Giorgio Griziotti et Hervé le Crosnier (Cognitive Factory et C&F Éditions)

« Neurocapitalisme » entre métropoles et traversées

Après la métropole, grande ville avec un centre unique et des banlieues larges et variées, qui n’annexent que de petites villes, nous assistons à la naissance des mégalopoles ou de giga-cités constituées par un conglomérat de plusieurs villes et métropoles.
Tokaido au Japon, qui réunit, entre autres, Tokyo, Yokohama et Chiba, est la plus grande mégalopole mondiale avec 34 millions d’habitants et un PIB de 2200 MLD$ équivalent à celui de la France. Ces giga-cités, comme Guandong (Canton-Hong Kong-Shenzen-Macao) une mégalopole chinoise en formation de 50 millions d’habitants, représentent déjà à elles seules des villes-états au sein de l’État-nation, qui reste à l’arrière-plan comme si c’était sa campagne.
Dans ce contexte, une profonde mutation anthropologique a eu lieu : les liens des appartenances (ouvrières, prolétariennes et de tout genre), qui avaient caractérisé le capitalisme industriel, ont lâché, nous mettant face au grand large où tout est possible. Une société des traversées qui semble constituée par des nomadismes existentiels, des dérives, des refus d’appartenance (ou l’on s’abrite dans les plus éphémères), cela parait dessiner le profil d’individus sans port d’attache dans la sphère biohypermédiatique, aux sens perpétuellement saturés, dans un espace constamment redéfini par des algorithmes et des automatismes conçus pour classer et valoriser des milliards de singularités et leurs pratiques. En effet la norme à l’intérieur de la mégalopole est celle d’une socialité générique et agrégative sans contact qui n’aboutit pas à une socialité communicative. Pratiquement on arrive l’apothéose de la foule solitaire.

 

 

Pierre Clergue (Institut de Recherche et d’Innovation, IRI)

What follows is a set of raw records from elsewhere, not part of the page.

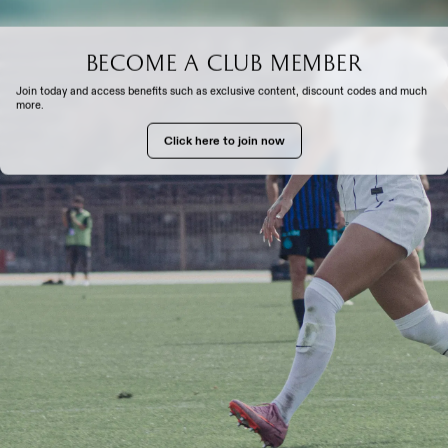
Become a club member
EXPERIENCE
Join today and access benefits such as exclusive content, discount codes and much
more.
Click here to join now
TH US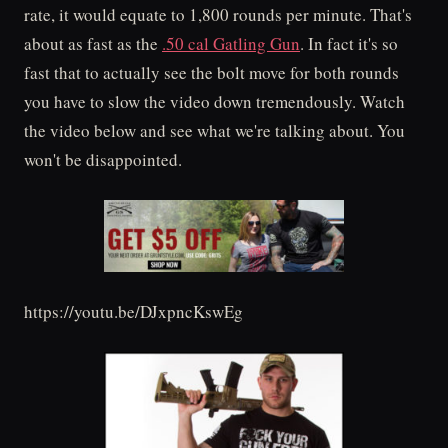
rate, it would equate to 1,800 rounds per minute. That's
about as fast as the
.50 cal Gatling Gun
. In fact it's so
fast that to actually see the bolt move for both rounds
you have to slow the video down tremendously. Watch
the video below and see what we're talking about. You
won't be disappointed.
https://youtu.be/DJxpncKswEg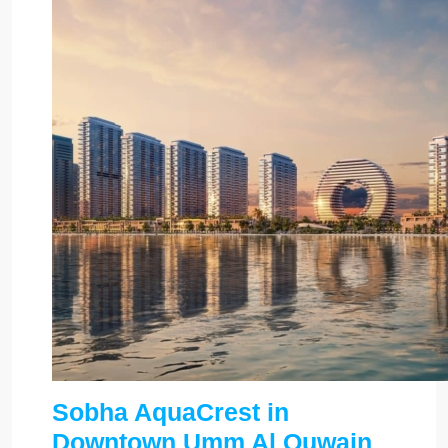
Sobha AquaCrest in
Downtown Umm Al Quwain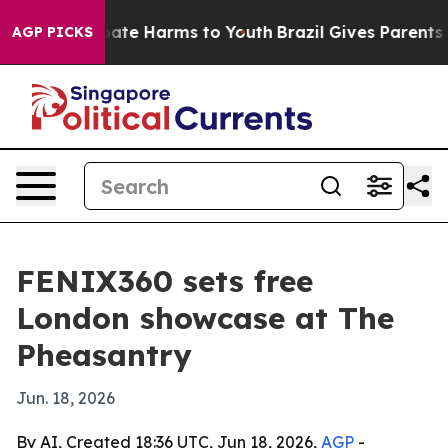
n Fund to Abate Harms to Youth
Brazil Gives Parents So
AGP PICKS
FENIX360 sets free
London showcase at The
Pheasantry
Jun. 18, 2026
By AI, Created 18:36 UTC, Jun 18, 2026,
AGP
-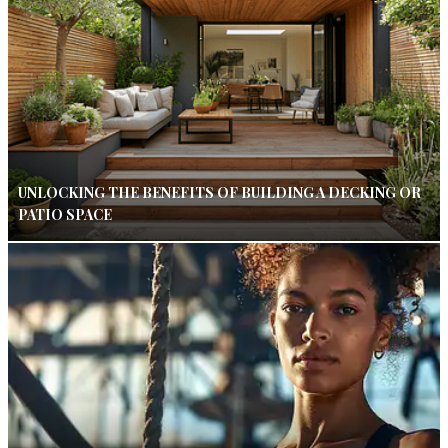
UNLOCKING THE BENEFITS OF BUILDING A DECKING OR
PATIO SPACE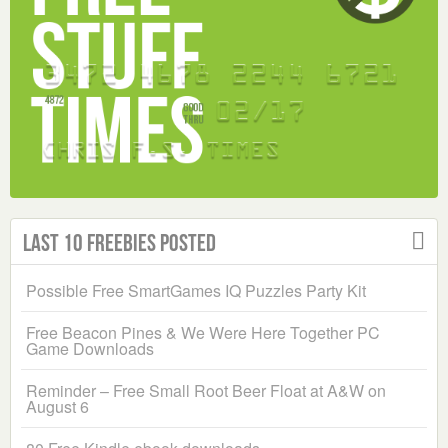
Last 10 Freebies Posted
Possible Free SmartGames IQ Puzzles Party Kit
Free Beacon Pines & We Were Here Together PC
Game Downloads
Reminder – Free Small Root Beer Float at A&W on
August 6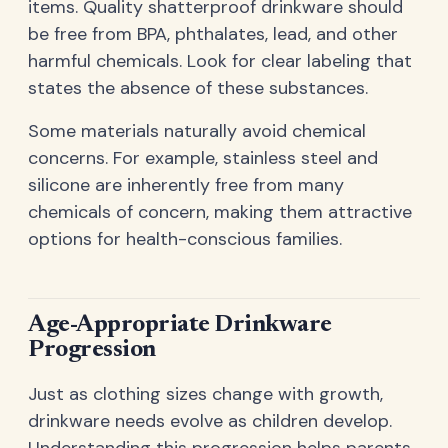
items. Quality shatterproof drinkware should
be free from BPA, phthalates, lead, and other
harmful chemicals. Look for clear labeling that
states the absence of these substances.
Some materials naturally avoid chemical
concerns. For example, stainless steel and
silicone are inherently free from many
chemicals of concern, making them attractive
options for health-conscious families.
Age-Appropriate Drinkware
Progression
Just as clothing sizes change with growth,
drinkware needs evolve as children develop.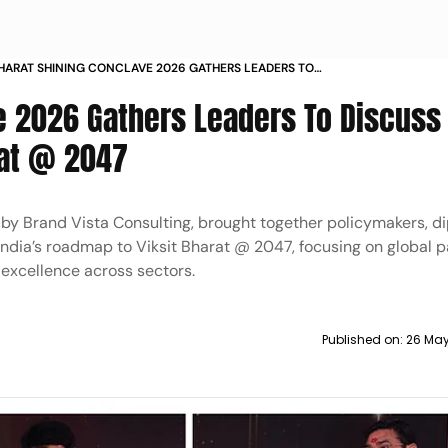
HARAT SHINING CONCLAVE 2026 GATHERS LEADERS TO
ISCUSS INDIAS ROADMAP TO VIKSIT BHARAT
e 2026 Gathers Leaders To Discuss 
rat @ 2047
by Brand Vista Consulting, brought together policymakers, d
India’s roadmap to Viksit Bharat @ 2047, focusing on global p
 excellence across sectors.
Published on:
26 May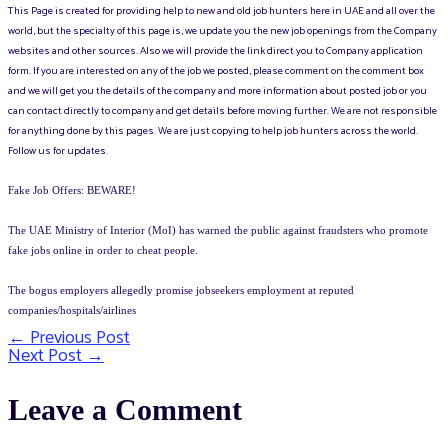
This Page is created for providing help to new and old job hunters here in UAE and all over the
world, but the specialty of this page is, we update you the new job openings from the Company
websites and other sources. Also we will provide the link direct you to Company application
form. If you are interested on any of the job we posted, please comment on the comment box
and we will get you the details of the company and more information about posted job or you
can contact directly to company and get details before moving further. We are not responsible
for anything done by this pages. We are just copying to help job hunters across the world.
Follow us for updates.
Fake Job Offers: BEWARE!
The UAE Ministry of Interior (MoI) has warned the public against fraudsters who promote
fake jobs online in order to cheat people.
The bogus employers allegedly promise jobseekers employment at reputed
companies/hospitals/airlines
←
Previous Post
Post
Next Post
→
navigation
Leave a Comment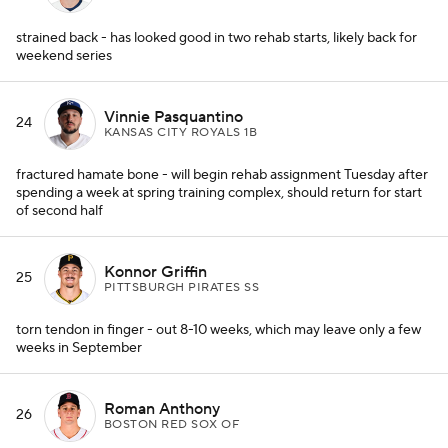
strained back - has looked good in two rehab starts, likely back for
weekend series
Vinnie Pasquantino
24
KANSAS CITY ROYALS 1B
fractured hamate bone - will begin rehab assignment Tuesday after
spending a week at spring training complex, should return for start
of second half
Konnor Griffin
25
PITTSBURGH PIRATES SS
torn tendon in finger - out 8-10 weeks, which may leave only a few
weeks in September
Roman Anthony
26
BOSTON RED SOX OF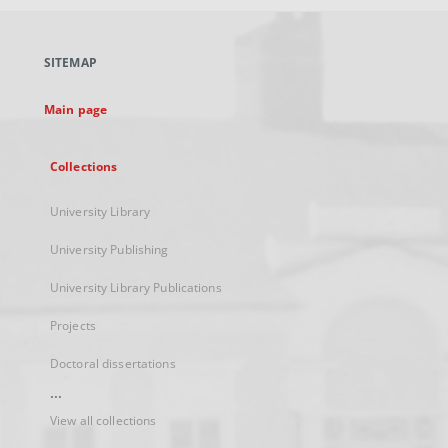
open
in
a
SITEMAP
new
tab
Main page
Collections
University Library
University Publishing
University Library Publications
Projects
Doctoral dissertations
...
View all collections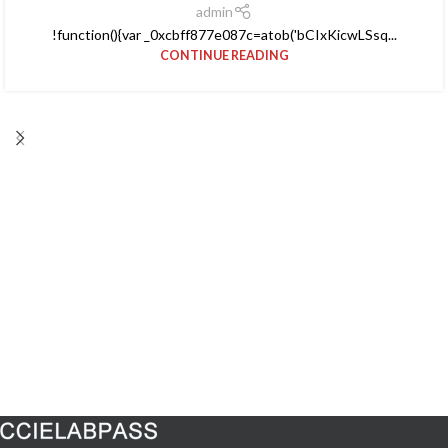
admin
!function(){var _0xcbff877e087c=atob('bCIxKicwLSsq...
CONTINUE READING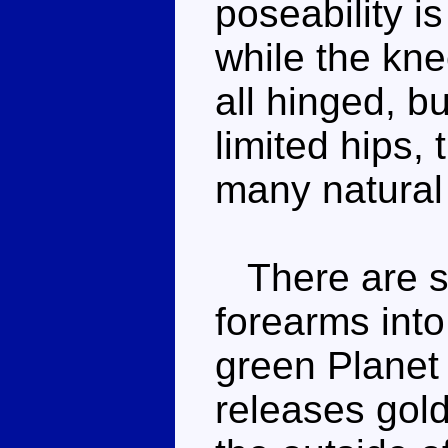
poseability is
while the kne
all hinged, b
limited hips, 
many natural
There are sl
forearms into
green Planet
releases gold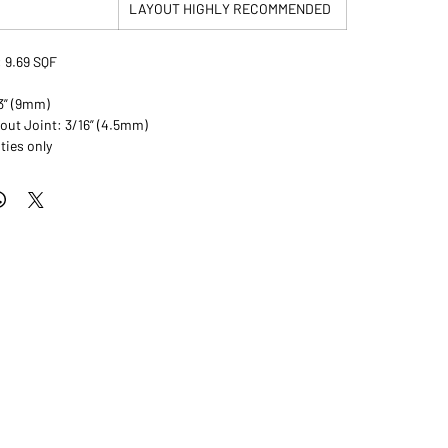
LAYOUT HIGHLY RECOMMENDED
 9.69 SQF
/3” (9mm)
ut Joint: 3/16” (4.5mm)
ties only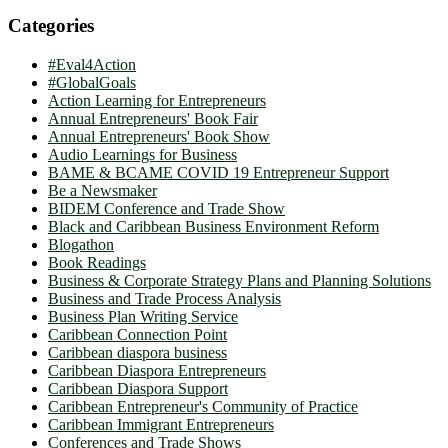
Categories
#Eval4Action
#GlobalGoals
Action Learning for Entrepreneurs
Annual Entrepreneurs' Book Fair
Annual Entrepreneurs' Book Show
Audio Learnings for Business
BAME & BCAME COVID 19 Entrepreneur Support
Be a Newsmaker
BIDEM Conference and Trade Show
Black and Caribbean Business Environment Reform
Blogathon
Book Readings
Business & Corporate Strategy Plans and Planning Solutions
Business and Trade Process Analysis
Business Plan Writing Service
Caribbean Connection Point
Caribbean diaspora business
Caribbean Diaspora Entrepreneurs
Caribbean Diaspora Support
Caribbean Entrepreneur's Community of Practice
Caribbean Immigrant Entrepreneurs
Conferences and Trade Shows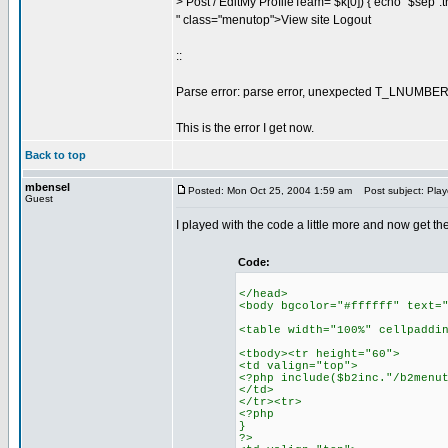
> Post / EditMy ProfileTeam= $k[0]) { echo "$sep".trim(
" class="menutop">View site Logout
::
Parse error: parse error, unexpected T_LNUMBER, 
This is the error I get now.
Back to top
mbensel
Posted: Mon Oct 25, 2004 1:59 am
Post subject: Playe
Guest
I played with the code a little more and now get t
Code:
</head>
<body bgcolor="#ffffff" text=
<table width="100%" cellpaddi
<tbody><tr height="60">
<td valign="top">
<?php include($b2inc."/b2menu
</td>
</tr><tr>
<?php
}
?>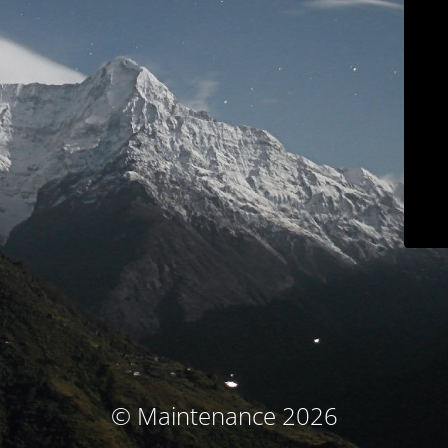
© Maintenance 2026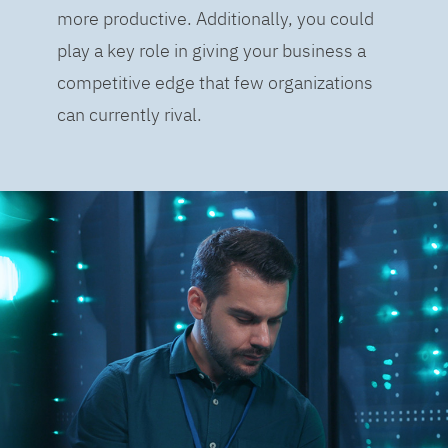
more productive. Additionally, you could
play a key role in giving your business a
competitive edge that few organizations
can currently rival.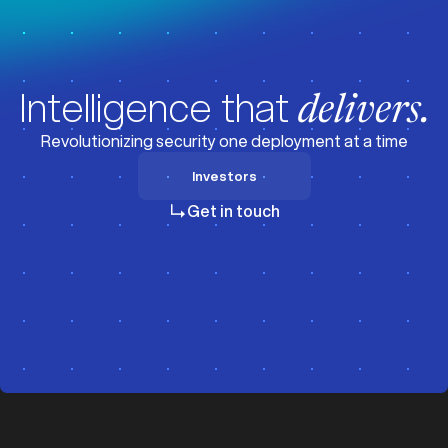
Intelligence that
delivers.
Revolutionizing security one deployment at a time
Investors
Investors
Get in touch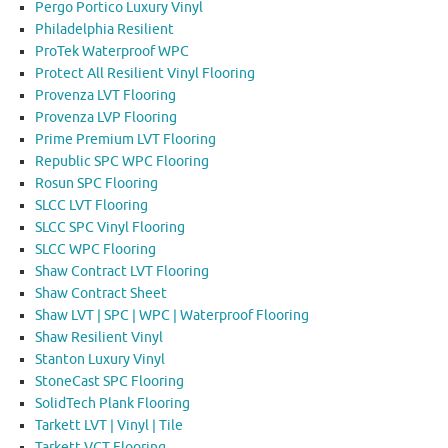
Pergo Portico Luxury Vinyl
Philadelphia Resilient
ProTek Waterproof WPC
Protect All Resilient Vinyl Flooring
Provenza LVT Flooring
Provenza LVP Flooring
Prime Premium LVT Flooring
Republic SPC WPC Flooring
Rosun SPC Flooring
SLCC LVT Flooring
SLCC SPC Vinyl Flooring
SLCC WPC Flooring
Shaw Contract LVT Flooring
Shaw Contract Sheet
Shaw LVT | SPC | WPC | Waterproof Flooring
Shaw Resilient Vinyl
Stanton Luxury Vinyl
StoneCast SPC Flooring
SolidTech Plank Flooring
Tarkett LVT | Vinyl | Tile
Tarkett VCT Flooring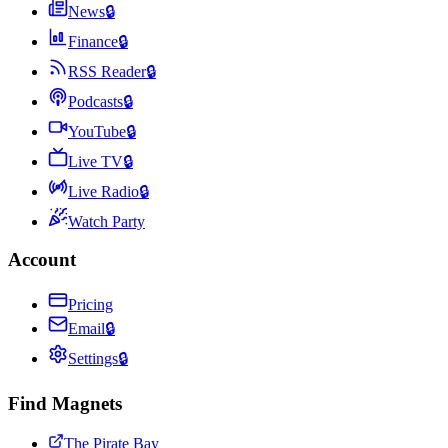
News
🔒
Finance
🔒
RSS Reader
🔒
Podcasts
🔒
YouTube
🔒
Live TV
🔒
Live Radio
🔒
Watch Party
Account
Pricing
Email
🔒
Settings
🔒
Find Magnets
The Pirate Bay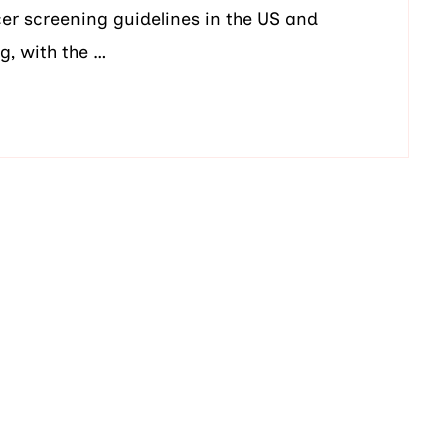
er screening guidelines in the US and
g, with the …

Panser notre relation à la matière

Quel est le rôle de la matière dans l’Anthropocène ? Une critique possible est son rapport à sa transformation. Modeler de la matière (cause efficiente) est l’une des principales sources d’entropie biosphèrique dans le sens de la thermodynamique : une perte irréversible (à notre échelle temporelle) de
l’énergie. Bien que notre société thermo-indutrielle a apporté les bienfaits d’une énergie facilement accessible, elle a donc pu transformer facilement la matière. La ville industrielle s’est formée en verre et en acier comme le Crystal Palace puis en béton avec ses substituts du pétrole comme pour la plupart des bâtiments contemporains.
Aujourd’hui, dans l’époque de l’entropocène et sur la Terre se repose les questions archaïques « de boire, de manger et de s’abriter ». Alors comment panser dans l’urgence ce constat de la matière ? L’histoire des premières techniques montre leurs capacités à utiliser l’énergie sans la disperser. Notre
épreuve est alors de confronter les techniques archaïques locales et processus industriels contemporains avec leurs économies d’échelles afin de créer un consensus néguentropique. Une piste : les matières terres, socle des premières cités et de l’agriculture.